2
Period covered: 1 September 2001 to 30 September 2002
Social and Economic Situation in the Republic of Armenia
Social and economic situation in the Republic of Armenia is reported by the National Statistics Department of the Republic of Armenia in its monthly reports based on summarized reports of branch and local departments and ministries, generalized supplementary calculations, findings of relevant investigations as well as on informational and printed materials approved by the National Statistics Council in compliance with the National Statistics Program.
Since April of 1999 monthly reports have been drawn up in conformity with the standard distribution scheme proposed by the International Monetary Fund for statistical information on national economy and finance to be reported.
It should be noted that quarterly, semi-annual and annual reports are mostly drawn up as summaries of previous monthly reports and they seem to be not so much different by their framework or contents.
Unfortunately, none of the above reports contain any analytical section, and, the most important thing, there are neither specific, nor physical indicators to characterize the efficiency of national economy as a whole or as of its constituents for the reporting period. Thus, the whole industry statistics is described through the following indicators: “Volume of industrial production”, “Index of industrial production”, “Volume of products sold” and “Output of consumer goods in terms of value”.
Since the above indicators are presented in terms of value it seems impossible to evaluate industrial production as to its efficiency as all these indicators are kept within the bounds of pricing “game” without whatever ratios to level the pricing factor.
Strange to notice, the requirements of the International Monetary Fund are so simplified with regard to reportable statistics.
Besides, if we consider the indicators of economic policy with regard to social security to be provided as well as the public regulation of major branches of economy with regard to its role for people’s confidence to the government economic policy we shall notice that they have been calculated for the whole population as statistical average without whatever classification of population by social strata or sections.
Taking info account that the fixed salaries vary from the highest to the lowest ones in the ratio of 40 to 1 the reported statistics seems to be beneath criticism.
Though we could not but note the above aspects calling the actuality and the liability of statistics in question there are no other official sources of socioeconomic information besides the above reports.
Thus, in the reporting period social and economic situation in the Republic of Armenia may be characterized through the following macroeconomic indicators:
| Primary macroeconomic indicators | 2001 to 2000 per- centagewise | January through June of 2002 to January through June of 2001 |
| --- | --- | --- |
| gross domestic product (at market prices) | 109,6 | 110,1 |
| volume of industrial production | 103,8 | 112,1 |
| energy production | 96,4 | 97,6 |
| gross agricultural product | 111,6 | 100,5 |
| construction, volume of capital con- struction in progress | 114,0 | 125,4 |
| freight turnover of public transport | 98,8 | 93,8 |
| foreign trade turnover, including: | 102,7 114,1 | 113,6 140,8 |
• • • •
AIM OF THE TASK: The material is to be written out again in full, with no word altered.

SOLUTION TO THE PROBLEM:
2
Period covered: 1 September 2001 to 30 September 2002
Social and Economic Situation in the Republic of Armenia
Social and economic situation in the Republic of Armenia is reported by the National Statistics Department of the Republic of Armenia in its monthly reports based on summarized reports of branch and local departments and ministries, generalized supplementary calculations, findings of relevant investigations as well as on informational and printed materials approved by the National Statistics Council in compliance with the National Statistics Program.
Since April of 1999 monthly reports have been drawn up in conformity with the standard distribution scheme proposed by the International Monetary Fund for statistical information on national economy and finance to be reported.
It should be noted that quarterly, semi-annual and annual reports are mostly drawn up as summaries of previous monthly reports and they seem to be not so much different by their framework or contents.
Unfortunately, none of the above reports contain any analytical section, and, the most important thing, there are neither specific, nor physical indicators to characterize the efficiency of national economy as a whole or as of its constituents for the reporting period. Thus, the whole industry statistics is described through the following indicators: “Volume of industrial production”, “Index of industrial production”, “Volume of products sold” and “Output of consumer goods in terms of value”.
Since the above indicators are presented in terms of value it seems impossible to evaluate industrial production as to its efficiency as all these indicators are kept within the bounds of pricing “game” without whatever ratios to level the pricing factor.
Strange to notice, the requirements of the International Monetary Fund are so simplified with regard to reportable statistics.
Besides, if we consider the indicators of economic policy with regard to social security to be provided as well as the public regulation of major branches of economy with regard to its role for people’s confidence to the government economic policy we shall notice that they have been calculated for the whole population as statistical average without whatever classification of population by social strata or sections.
Taking info account that the fixed salaries vary from the highest to the lowest ones in the ratio of 40 to 1 the reported statistics seems to be beneath criticism.
Though we could not but note the above aspects calling the actuality and the liability of statistics in question there are no other official sources of socioeconomic information besides the above reports.
Thus, in the reporting period social and economic situation in the Republic of Armenia may be characterized through the following macroeconomic indicators:
| Primary macroeconomic indicators | 2001 to 2000 per- centagewise | January through June of 2002 to January through June of 2001 |
| --- | --- | --- |
| gross domestic product (at market prices) | 109,6 | 110,1 |
| volume of industrial production | 103,8 | 112,1 |
| energy production | 96,4 | 97,6 |
| gross agricultural product | 111,6 | 100,5 |
| construction, volume of capital con- struction in progress | 114,0 | 125,4 |
| freight turnover of public transport | 98,8 | 93,8 |
| foreign trade turnover, including: | 102,7 114,1 | 113,6 140,8 |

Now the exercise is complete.